Raw data >>
__________________________________________________

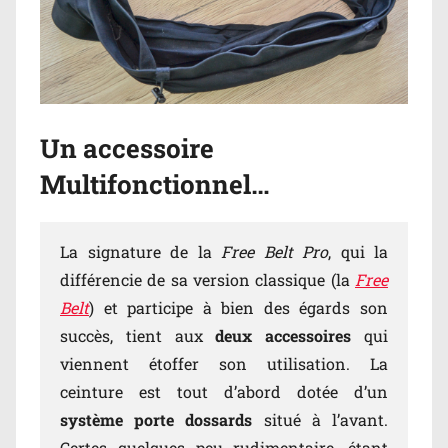
Un accessoire
Multifonctionnel…
La signature de la
Free Belt Pro
, qui la
différencie de sa version classique (la
Free
Belt
) et participe à bien des égards son
succès, tient aux
deux accessoires
qui
viennent étoffer son utilisation. La
ceinture est tout d’abord dotée d’un
système porte dossards
situé à l’avant.
Certes quelques peu rudimentaire, étant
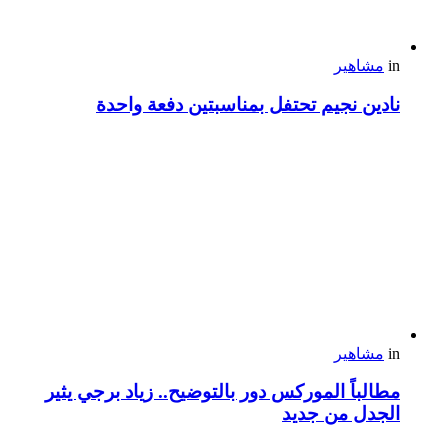
in
مشاهير
نادين نجيم تحتفل بمناسبتين دفعة واحدة
in
مشاهير
مطالباً الموركس دور بالتوضيح.. زياد برجي يثير
الجدل من جديد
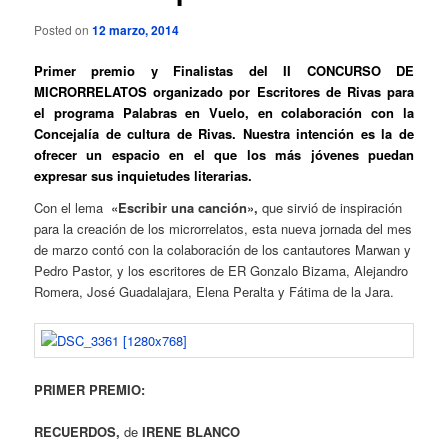
Posted on
12 marzo, 2014
Primer
premio y Finalistas del II CONCURSO DE
MICRORRELATOS organizado por Escritores de Rivas para
el programa Palabras en Vuelo, en colaboración con la
Concejalía de cultura de Rivas. Nuestra intención es la de
ofrecer un espacio en el que los más jóvenes puedan
expresar sus inquietudes literarias.
Con el lema
«Escribir una canción»,
que sirvió de inspiración
para la creación de los microrrelatos, esta nueva jornada del mes
de marzo contó con la colaboración de los cantautores Marwan y
Pedro Pastor, y los escritores de ER Gonzalo Bizama, Alejandro
Romera, José Guadalajara, Elena Peralta y Fátima de la Jara.
PRIMER PREMIO:
RECUERDOS,
de
IRENE BLANCO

__________________________________________________

The records above should be written out exactly, and the images dropped.

Un accessoire
Multifonctionnel…
La signature de la
Free Belt Pro
, qui la
différencie de sa version classique (la
Free
Belt
) et participe à bien des égards son
succès, tient aux
deux accessoires
qui
viennent étoffer son utilisation. La
ceinture est tout d’abord dotée d’un
système porte dossards
situé à l’avant.
Certes quelques peu rudimentaire, étant
in
مشاهير
نادين نجيم تحتفل بمناسبتين دفعة واحدة
in
مشاهير
مطالباً الموركس دور بالتوضيح.. زياد برجي يثير
الجدل من جديد
Posted on
12 marzo, 2014
Primer
premio y Finalistas del II CONCURSO DE
MICRORRELATOS organizado por Escritores de Rivas para
el programa Palabras en Vuelo, en colaboración con la
Concejalía de cultura de Rivas. Nuestra intención es la de
ofrecer un espacio en el que los más jóvenes puedan
expresar sus inquietudes literarias.
Con el lema
«Escribir una canción»,
que sirvió de inspiración
para la creación de los microrrelatos, esta nueva jornada del mes
de marzo contó con la colaboración de los cantautores Marwan y
Pedro Pastor, y los escritores de ER Gonzalo Bizama, Alejandro
Romera, José Guadalajara, Elena Peralta y Fátima de la Jara.
PRIMER PREMIO:
RECUERDOS,
de
IRENE BLANCO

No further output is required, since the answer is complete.